● **Problem to work on**
What you should write out is every line from the one containing "left eye: (504, 503)" to the end of the data, exactly and with nothing else.

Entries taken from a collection
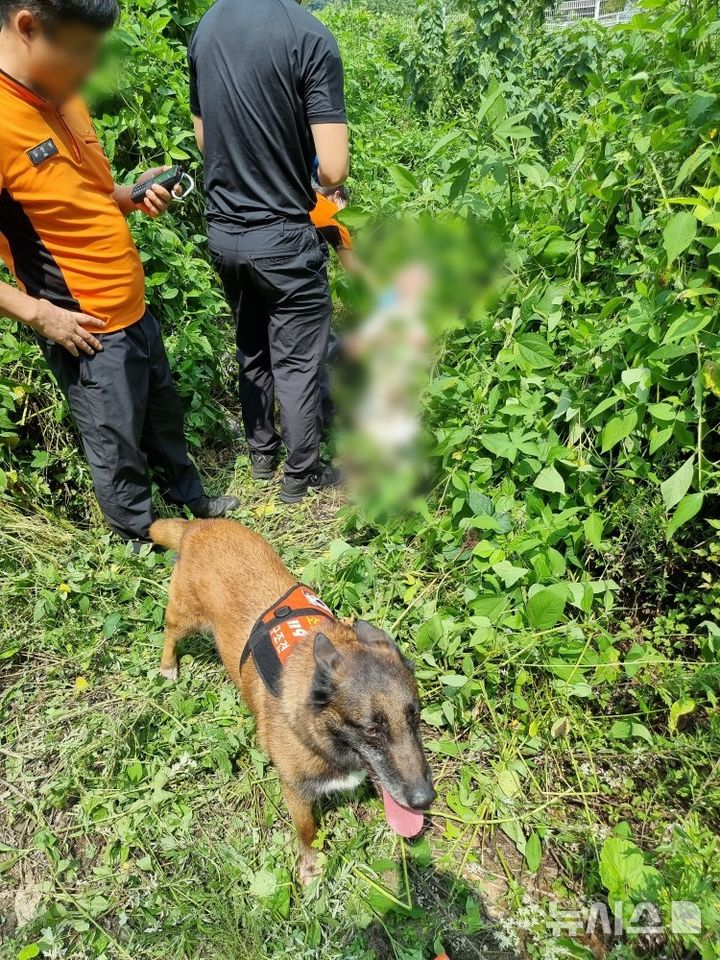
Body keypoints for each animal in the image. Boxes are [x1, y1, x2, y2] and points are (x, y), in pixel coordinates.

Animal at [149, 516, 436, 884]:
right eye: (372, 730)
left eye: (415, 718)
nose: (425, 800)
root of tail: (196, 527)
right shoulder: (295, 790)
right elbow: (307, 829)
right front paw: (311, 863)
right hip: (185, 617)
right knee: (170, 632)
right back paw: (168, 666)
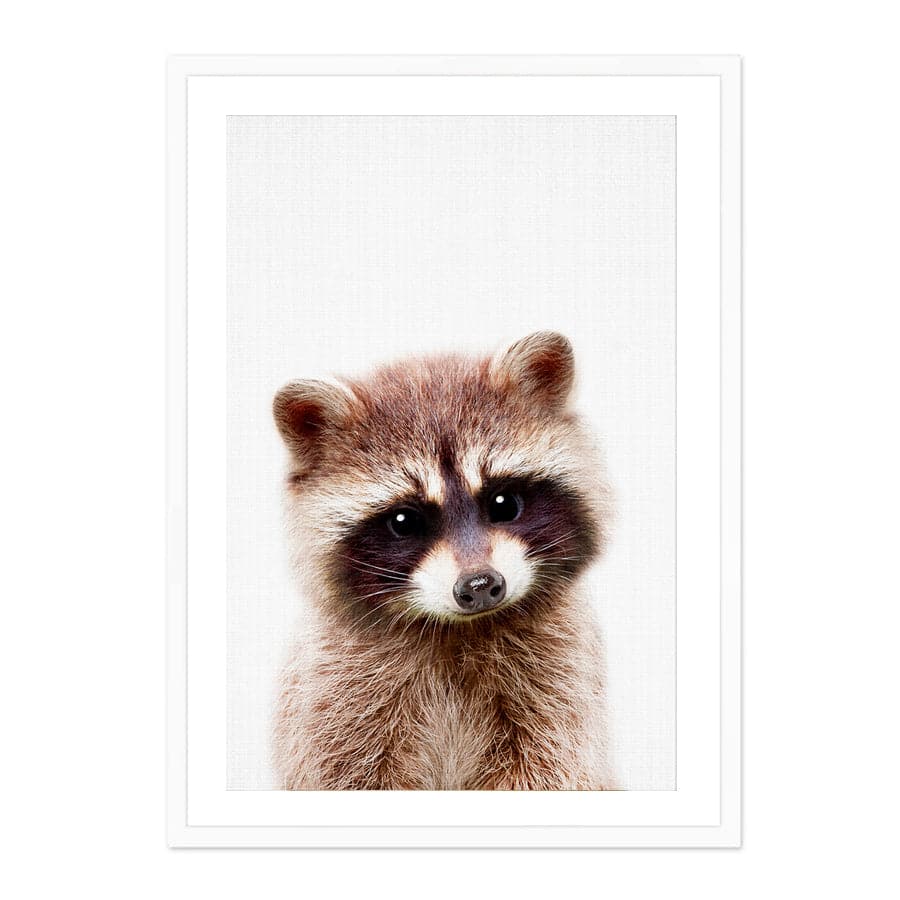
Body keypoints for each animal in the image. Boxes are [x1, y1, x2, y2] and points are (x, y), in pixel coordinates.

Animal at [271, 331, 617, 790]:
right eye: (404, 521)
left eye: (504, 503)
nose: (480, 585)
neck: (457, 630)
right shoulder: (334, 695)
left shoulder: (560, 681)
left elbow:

● **Output for this task**
left eye: (504, 503)
nose: (480, 585)
neck: (457, 630)
right shoulder: (334, 695)
left shoulder: (560, 681)
left elbow:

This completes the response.